• _GIVEN PASSAGE_:
Think of Father Mychal Judge, the chaplain of the New York fire department who rushed into the World Trade Center. He was not the first to die on 9/11, but his death was the first to be recorded there. The Catholic notes that and thinks, yes, Jesus in his priest was present and accounted for among those killed.
Think of the three Mexican priests killed within a week of one another this past September by the narco violence that has plagued that country. That, in turn, calls to mind the assassination in 1993 of the archbishop of Guadalajara, Cardinal Juan Posadas Ocampo, who was gunned down at the airport in a lethal exchange between rival drug gangs.
Expect, then, that the lethal scourge of jihadist violence will include priests.
Think of Father Andrea Santoro, killed in his church in Trabzon, Turkey, in 2006 and of Father Ragheed Ganni. In 2007, after emerging from celebrating Mass at Holy Spirit Chaldean Church in Mosul, Iraq, he was murdered along with three subdeacons – killed in their car by a hail of gunfire, the bodies left in the courtyard as a warning to others.
Think of Father Saad Abdal Tha'ir and Father Waseem Tabeeh, killed during a massacre at the Syriac Catholic Cathedral in Baghdad in 2010. They tried to persuade the terrorists to let the people go, offering their lives in exchange. The killers rejected their offer, and both priests were martyred, among 58 killed during Sunday Mass. The last words of Father Tha'ir, who died before his own mother's eyes, were, "Jesus, into thy hands I commend my spirit," echoing the words of the Church's first martyr, Saint Stephen, as recorded in the Acts of the Apostles.
There are others. Many others. Mourn them. Allow yourself a righteous anger. Admire them. Honour them. And pray that if the day should come, their brother priests will imitate them and die like them.

• _CHALLENGE A_: According to the passage on slain priests, how many people were killed during Sunday Mass at the Syriac Catholic Cathedral in Baghdad in 2010?
The records that follow this passage on slain priests have no connection to it.

• _AVAILABLE RECORDS_:
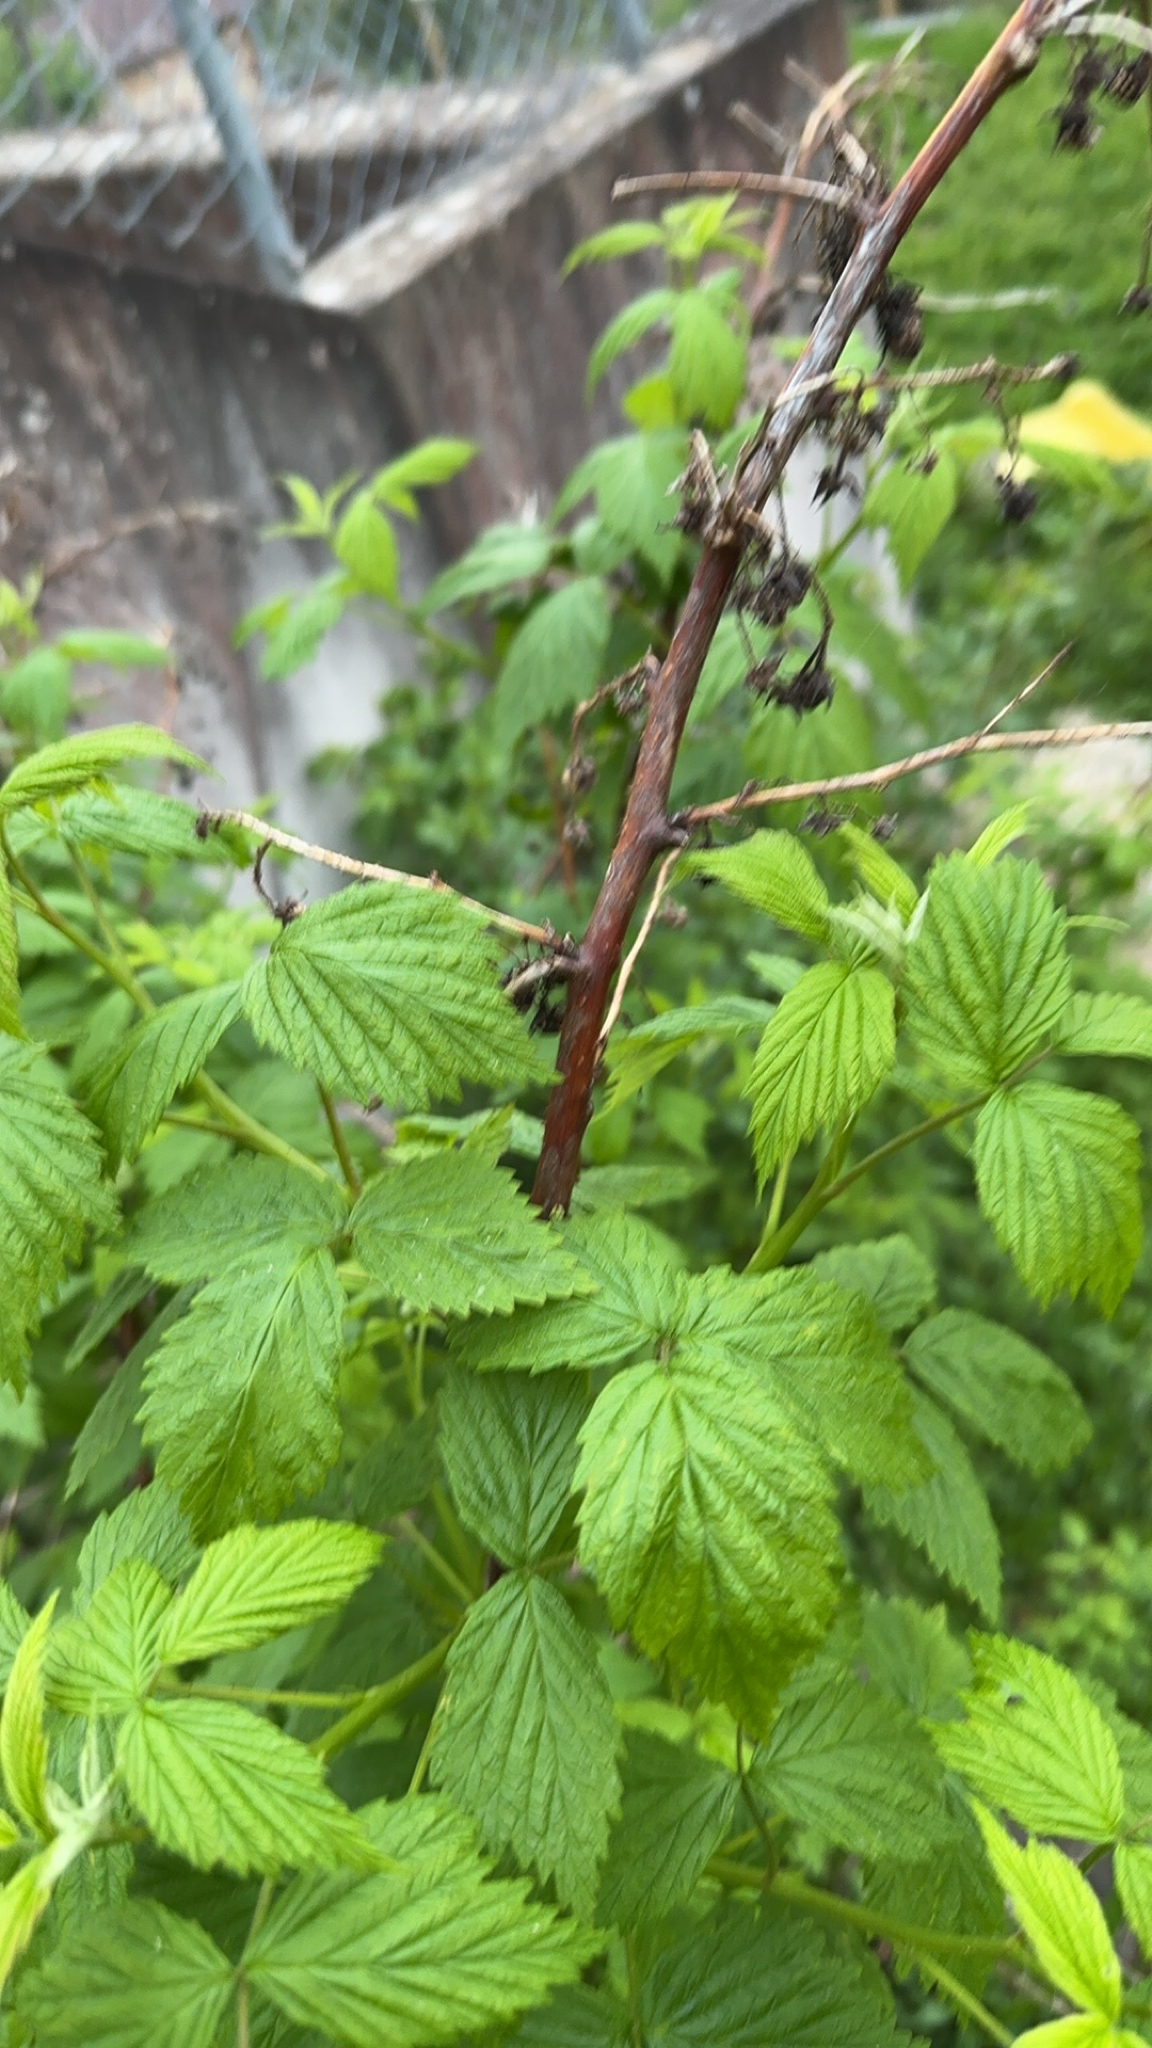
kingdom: Plantae
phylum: Tracheophyta
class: Magnoliopsida
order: Rosales
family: Rosaceae
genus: Rubus
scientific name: Rubus idaeus
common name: Raspberry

• _CHALLENGE B_: Reproduce the lines of the records with "common name" swapped for "vernacular name" and everything else unchanged. Leave out the pictures.

• _EXERCISE ANSWER A_: 58 people were killed.

• _EXERCISE ANSWER B_:
kingdom: Plantae
phylum: Tracheophyta
class: Magnoliopsida
order: Rosales
family: Rosaceae
genus: Rubus
scientific name: Rubus idaeus
vernacular name: Raspberry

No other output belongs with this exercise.